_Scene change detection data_
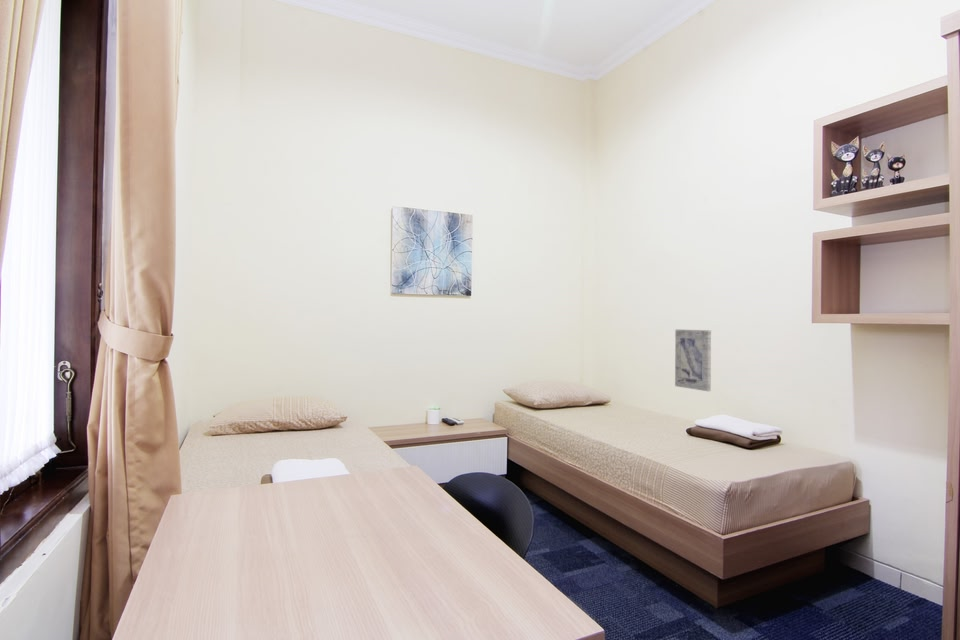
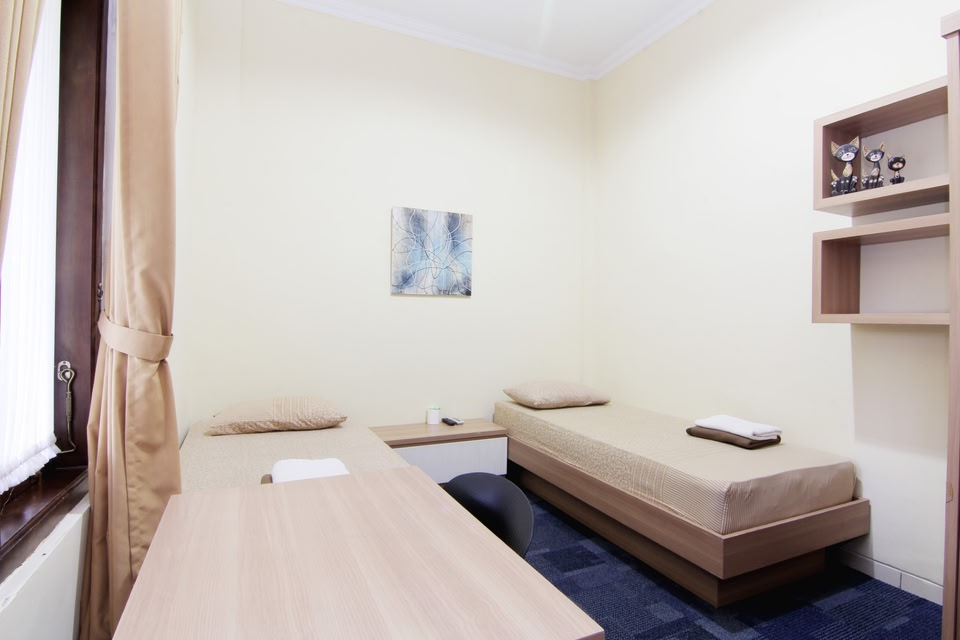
- wall art [674,329,712,392]
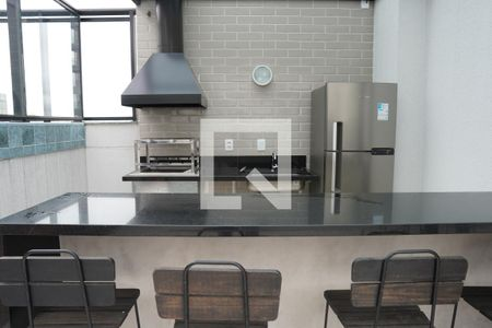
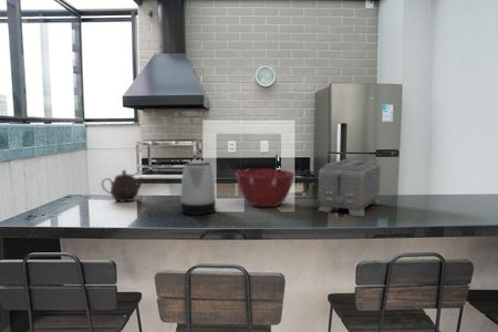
+ teapot [101,169,145,203]
+ kettle [179,159,217,216]
+ toaster [317,158,382,217]
+ mixing bowl [235,168,297,208]
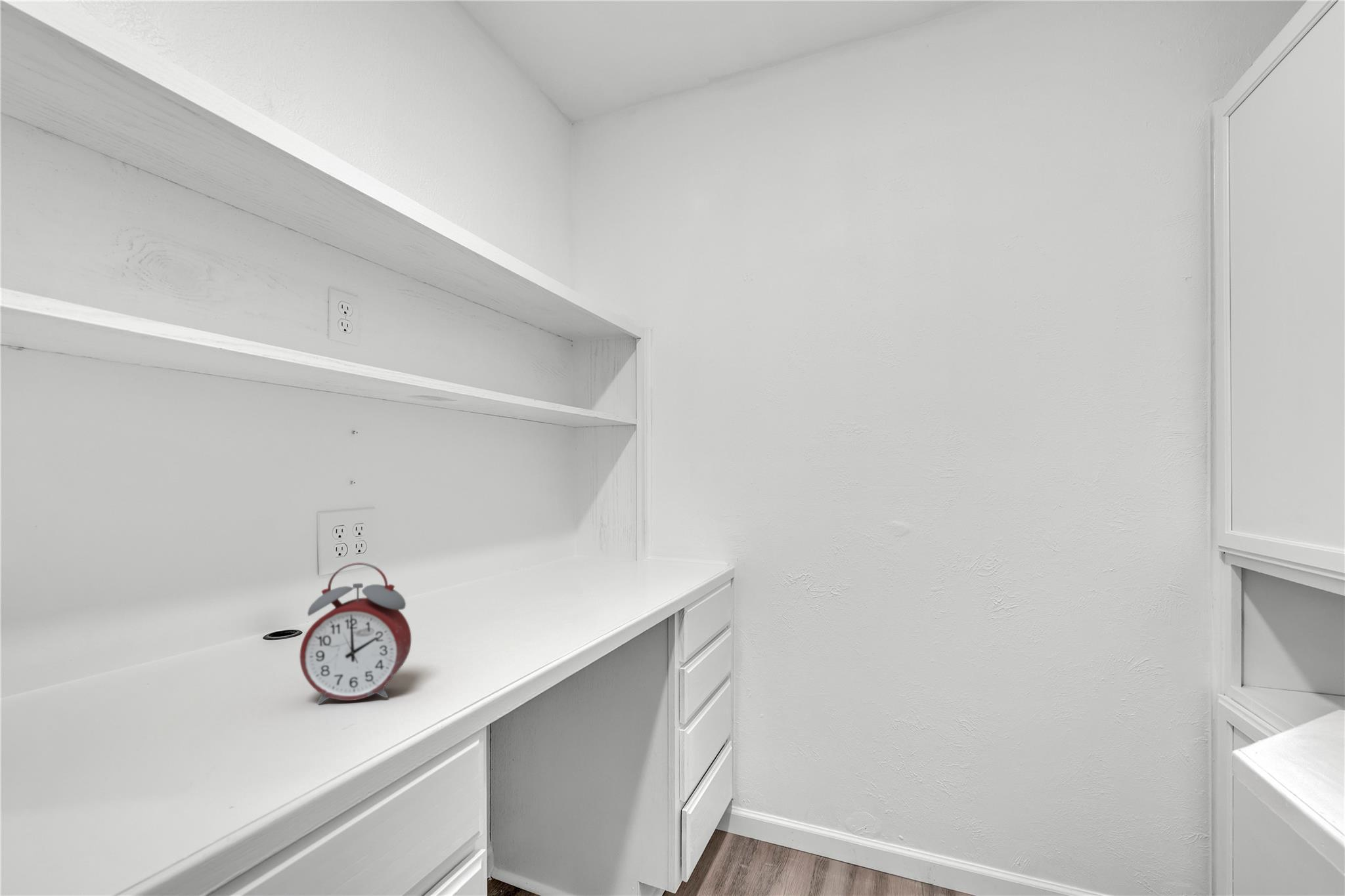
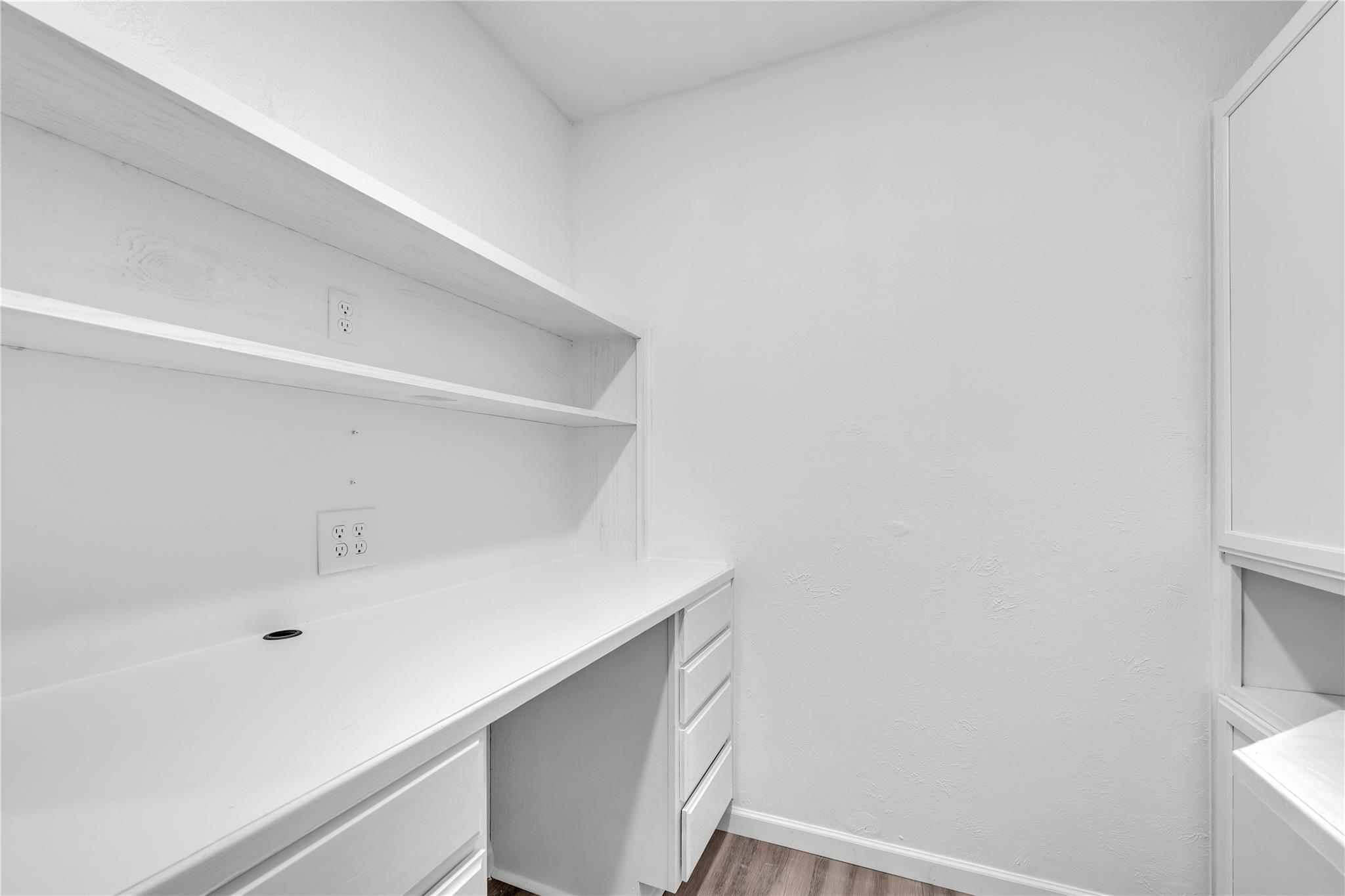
- alarm clock [299,562,412,704]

_Problem statement_
In the copy, include every line of the entries above exactly and none of the pictures.

_Task output_
- wall art [674,329,712,392]
+ teapot [101,169,145,203]
+ kettle [179,159,217,216]
+ toaster [317,158,382,217]
+ mixing bowl [235,168,297,208]
- alarm clock [299,562,412,704]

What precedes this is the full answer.